Step 2: Polishing and Painting
For the actual restoring part you will need:
-Duct Tape(of corse)
- paper towel
- cotton cloth (old t-shirt)
- pocket knife
- small bucket o water
- brillo pad
- metal polish(kerosene works)
Gloves would be a good idea too.
Step 3: Paint the Body Prep
You will want to tape off everything that isn't being painted. i.e. the blades, power info, and the cord. The take a dry brillo pad and lightly scuff the entire surface for the paint to grab onto.
Step 4: Spray Away!
I only put two medium coats of spray paint on and it looked pretty good.
Step 5: Paint the Base Prep and Spray
This was a little more involved, because there was rust. I took off the rubber grommets first with the pocketknife. Then, I had to use the wire wheel on my bench grinder to get all the paint off of it.

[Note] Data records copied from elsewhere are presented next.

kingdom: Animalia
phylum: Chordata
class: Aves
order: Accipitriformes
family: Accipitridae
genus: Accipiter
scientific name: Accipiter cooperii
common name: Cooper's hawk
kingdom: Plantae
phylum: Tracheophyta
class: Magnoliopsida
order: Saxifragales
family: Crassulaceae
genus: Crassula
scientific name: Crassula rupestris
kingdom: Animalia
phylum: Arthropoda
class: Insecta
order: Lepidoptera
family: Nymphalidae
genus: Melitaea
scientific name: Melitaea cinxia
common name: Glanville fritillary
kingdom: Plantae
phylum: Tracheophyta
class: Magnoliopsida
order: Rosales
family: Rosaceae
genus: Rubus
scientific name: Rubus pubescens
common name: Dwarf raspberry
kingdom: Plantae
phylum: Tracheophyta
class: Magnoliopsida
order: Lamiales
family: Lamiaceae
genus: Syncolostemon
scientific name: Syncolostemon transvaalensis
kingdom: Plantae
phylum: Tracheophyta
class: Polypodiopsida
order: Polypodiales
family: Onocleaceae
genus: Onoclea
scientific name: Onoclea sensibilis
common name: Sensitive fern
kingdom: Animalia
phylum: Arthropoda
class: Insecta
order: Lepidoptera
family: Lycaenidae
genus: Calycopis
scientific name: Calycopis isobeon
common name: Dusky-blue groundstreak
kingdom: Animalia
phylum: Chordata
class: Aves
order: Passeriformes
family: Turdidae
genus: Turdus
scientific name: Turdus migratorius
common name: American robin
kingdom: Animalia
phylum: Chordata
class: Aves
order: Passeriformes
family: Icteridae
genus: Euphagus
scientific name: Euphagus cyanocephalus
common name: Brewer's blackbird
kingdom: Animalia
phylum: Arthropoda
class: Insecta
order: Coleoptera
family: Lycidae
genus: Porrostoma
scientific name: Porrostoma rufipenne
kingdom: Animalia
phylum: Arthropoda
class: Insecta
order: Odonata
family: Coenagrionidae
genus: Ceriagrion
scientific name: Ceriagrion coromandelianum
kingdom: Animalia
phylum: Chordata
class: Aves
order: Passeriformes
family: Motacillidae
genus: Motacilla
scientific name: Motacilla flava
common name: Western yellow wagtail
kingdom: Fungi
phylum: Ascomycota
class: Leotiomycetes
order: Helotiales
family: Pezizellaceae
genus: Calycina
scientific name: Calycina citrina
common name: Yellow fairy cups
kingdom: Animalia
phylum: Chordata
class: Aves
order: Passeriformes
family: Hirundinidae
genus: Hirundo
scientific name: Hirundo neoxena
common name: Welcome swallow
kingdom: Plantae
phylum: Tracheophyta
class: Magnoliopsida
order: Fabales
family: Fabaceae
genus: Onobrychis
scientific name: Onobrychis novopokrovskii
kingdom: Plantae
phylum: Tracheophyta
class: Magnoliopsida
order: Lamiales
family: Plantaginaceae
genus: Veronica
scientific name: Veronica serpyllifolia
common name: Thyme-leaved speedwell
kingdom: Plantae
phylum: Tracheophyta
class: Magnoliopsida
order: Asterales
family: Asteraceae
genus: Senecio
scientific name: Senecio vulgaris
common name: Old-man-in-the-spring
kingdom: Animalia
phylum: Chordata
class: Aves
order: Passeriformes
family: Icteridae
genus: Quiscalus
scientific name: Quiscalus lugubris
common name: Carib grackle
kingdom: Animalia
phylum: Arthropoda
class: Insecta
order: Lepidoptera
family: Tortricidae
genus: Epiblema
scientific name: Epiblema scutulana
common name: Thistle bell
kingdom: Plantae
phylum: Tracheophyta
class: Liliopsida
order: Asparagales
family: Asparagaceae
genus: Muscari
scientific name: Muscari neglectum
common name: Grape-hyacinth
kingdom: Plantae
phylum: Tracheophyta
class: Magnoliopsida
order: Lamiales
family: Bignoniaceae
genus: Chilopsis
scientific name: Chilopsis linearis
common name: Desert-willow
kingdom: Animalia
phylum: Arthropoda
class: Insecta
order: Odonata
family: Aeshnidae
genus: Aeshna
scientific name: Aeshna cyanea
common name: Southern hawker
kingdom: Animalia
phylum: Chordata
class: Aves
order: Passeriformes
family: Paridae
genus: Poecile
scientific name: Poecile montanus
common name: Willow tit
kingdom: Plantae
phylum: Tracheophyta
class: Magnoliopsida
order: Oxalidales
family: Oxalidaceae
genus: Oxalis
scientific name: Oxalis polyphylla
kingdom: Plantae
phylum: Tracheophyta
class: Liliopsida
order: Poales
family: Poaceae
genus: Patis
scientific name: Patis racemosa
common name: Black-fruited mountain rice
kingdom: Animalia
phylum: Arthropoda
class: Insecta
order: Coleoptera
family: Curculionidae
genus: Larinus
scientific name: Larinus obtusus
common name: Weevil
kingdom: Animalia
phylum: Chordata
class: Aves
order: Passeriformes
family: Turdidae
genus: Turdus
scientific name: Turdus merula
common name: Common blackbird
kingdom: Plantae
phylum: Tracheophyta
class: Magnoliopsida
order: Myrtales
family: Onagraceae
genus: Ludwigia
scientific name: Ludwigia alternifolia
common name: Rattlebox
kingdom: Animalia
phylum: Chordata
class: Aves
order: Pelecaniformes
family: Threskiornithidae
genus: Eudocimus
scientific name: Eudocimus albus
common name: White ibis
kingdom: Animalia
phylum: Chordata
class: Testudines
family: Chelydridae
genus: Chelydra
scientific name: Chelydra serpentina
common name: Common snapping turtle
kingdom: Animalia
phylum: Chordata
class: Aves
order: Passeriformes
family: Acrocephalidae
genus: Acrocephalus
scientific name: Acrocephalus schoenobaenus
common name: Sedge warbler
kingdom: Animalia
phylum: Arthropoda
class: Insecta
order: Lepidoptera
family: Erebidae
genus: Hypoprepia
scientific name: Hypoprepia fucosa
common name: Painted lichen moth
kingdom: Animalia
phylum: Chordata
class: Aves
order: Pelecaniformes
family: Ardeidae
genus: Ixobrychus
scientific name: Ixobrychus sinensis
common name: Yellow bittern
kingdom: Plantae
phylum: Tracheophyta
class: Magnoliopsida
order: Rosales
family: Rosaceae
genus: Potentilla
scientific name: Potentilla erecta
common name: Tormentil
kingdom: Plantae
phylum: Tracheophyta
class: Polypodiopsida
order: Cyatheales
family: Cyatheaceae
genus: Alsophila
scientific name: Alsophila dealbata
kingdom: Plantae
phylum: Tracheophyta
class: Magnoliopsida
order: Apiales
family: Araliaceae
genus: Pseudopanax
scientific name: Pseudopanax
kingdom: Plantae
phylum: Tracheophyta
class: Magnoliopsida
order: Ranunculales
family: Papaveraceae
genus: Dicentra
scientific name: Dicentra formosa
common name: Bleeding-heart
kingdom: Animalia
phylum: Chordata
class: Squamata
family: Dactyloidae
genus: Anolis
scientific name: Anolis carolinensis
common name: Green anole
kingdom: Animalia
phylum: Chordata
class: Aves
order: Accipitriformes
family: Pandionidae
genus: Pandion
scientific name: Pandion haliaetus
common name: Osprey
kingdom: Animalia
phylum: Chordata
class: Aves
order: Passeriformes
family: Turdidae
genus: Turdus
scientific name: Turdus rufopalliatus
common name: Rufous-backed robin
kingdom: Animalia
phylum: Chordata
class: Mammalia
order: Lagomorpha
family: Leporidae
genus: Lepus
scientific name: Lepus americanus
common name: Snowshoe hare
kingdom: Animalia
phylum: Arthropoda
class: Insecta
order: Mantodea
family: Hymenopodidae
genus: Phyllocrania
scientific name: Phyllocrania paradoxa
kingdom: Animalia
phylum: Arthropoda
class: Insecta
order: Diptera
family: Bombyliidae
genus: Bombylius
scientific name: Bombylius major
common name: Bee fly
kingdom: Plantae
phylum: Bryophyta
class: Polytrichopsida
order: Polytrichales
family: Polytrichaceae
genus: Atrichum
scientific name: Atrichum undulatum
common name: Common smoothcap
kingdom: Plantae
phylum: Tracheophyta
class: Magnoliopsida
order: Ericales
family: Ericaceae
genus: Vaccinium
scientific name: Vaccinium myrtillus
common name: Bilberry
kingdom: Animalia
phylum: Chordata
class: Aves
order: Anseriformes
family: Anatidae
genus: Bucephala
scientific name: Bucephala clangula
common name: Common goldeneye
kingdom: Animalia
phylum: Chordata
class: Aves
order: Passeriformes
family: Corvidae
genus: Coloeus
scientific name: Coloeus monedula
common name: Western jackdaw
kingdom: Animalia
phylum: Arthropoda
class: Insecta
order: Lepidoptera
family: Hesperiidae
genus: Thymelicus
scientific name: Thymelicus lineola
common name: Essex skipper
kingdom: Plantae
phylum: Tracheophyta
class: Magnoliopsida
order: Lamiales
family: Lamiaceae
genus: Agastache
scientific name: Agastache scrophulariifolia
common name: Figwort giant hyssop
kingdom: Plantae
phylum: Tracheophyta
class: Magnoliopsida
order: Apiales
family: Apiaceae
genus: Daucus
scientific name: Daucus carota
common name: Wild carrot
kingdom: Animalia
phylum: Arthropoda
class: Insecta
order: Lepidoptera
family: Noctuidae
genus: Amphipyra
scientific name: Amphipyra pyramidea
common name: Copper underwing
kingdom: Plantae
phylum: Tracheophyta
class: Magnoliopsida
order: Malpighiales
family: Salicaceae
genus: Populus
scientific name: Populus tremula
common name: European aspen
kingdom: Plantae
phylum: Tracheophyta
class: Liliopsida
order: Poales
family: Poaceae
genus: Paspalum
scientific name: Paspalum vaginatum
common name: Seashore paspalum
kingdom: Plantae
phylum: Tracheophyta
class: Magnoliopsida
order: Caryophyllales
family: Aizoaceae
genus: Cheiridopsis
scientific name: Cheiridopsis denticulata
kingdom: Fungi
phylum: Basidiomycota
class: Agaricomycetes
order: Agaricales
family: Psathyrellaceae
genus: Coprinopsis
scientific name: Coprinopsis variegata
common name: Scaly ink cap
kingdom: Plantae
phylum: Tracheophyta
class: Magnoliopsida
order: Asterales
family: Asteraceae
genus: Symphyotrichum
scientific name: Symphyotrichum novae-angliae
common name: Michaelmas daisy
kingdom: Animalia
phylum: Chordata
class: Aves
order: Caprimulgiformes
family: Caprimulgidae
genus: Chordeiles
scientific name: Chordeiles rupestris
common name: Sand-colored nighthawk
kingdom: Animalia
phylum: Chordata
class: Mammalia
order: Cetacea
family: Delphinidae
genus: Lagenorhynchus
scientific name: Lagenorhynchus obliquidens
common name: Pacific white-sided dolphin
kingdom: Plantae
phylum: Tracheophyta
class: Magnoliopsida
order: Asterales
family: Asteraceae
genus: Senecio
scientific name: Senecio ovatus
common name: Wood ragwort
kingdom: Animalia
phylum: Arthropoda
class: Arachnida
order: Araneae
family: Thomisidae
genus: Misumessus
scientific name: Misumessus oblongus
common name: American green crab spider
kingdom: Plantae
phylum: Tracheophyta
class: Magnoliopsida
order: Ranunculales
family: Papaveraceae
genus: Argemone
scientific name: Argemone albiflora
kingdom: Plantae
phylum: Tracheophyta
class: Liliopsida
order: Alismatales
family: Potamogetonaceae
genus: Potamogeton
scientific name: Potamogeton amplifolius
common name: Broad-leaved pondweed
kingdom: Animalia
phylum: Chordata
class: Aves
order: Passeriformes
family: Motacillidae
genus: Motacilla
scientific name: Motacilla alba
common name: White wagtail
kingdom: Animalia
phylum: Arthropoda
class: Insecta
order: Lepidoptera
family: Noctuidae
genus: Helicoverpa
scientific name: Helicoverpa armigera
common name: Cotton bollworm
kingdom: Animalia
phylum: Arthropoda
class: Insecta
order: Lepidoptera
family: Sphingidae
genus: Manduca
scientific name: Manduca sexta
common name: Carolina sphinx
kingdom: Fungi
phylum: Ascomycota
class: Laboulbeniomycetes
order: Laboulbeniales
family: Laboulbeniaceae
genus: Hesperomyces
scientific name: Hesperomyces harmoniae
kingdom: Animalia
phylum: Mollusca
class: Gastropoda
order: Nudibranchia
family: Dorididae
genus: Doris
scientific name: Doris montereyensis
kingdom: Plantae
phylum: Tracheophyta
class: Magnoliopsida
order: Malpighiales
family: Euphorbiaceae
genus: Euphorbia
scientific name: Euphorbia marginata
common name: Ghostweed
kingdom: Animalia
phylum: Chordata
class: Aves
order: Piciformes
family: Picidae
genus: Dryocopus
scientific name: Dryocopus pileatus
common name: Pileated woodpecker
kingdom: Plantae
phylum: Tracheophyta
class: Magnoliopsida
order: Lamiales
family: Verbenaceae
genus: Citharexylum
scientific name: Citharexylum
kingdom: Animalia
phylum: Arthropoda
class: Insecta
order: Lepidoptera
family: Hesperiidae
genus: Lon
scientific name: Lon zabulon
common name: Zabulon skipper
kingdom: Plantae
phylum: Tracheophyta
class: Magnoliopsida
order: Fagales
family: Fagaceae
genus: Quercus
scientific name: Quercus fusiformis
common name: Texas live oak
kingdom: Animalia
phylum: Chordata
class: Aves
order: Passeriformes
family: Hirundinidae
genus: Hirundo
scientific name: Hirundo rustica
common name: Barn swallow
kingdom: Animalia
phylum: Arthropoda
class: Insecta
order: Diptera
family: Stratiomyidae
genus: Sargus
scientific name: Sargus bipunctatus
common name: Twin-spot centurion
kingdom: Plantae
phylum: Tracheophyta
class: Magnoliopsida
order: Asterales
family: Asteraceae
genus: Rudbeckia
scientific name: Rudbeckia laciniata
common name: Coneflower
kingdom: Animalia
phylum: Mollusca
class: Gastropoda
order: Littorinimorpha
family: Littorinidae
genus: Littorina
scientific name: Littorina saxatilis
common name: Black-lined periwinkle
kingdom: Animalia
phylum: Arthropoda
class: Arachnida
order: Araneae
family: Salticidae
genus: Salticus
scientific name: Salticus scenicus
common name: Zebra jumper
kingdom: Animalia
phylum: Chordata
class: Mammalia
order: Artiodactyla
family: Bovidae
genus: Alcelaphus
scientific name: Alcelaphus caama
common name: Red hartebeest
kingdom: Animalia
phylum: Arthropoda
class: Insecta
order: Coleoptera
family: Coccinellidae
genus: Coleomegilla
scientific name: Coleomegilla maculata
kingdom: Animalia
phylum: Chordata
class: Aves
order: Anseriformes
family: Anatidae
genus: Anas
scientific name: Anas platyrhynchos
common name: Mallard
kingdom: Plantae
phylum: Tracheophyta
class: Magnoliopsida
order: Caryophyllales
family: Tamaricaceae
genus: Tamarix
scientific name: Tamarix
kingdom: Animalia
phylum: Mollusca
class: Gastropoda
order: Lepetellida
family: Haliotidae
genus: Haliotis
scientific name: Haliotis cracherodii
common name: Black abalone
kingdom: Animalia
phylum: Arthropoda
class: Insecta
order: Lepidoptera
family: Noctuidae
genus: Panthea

Then, I sprayed two heavy coats of metallic paint to cover up the little pits. It still looked good.
Step 6: Blade Polishing
For this I brushed the blades with a wet brillo pad, using the built in soap as lubricant to not scratch the surface so bad. Then, I put the cotton wheel on the bench grinder and buffed out the blades. After, I took the metal polish and shined it to a mirror finish. There should be a grey liquidy substance on the metal after applying the metal polish remove that while wet with the cotton cloth.
Step 7: Done!
After assembling it all back together and plugging it into a power source, you're done.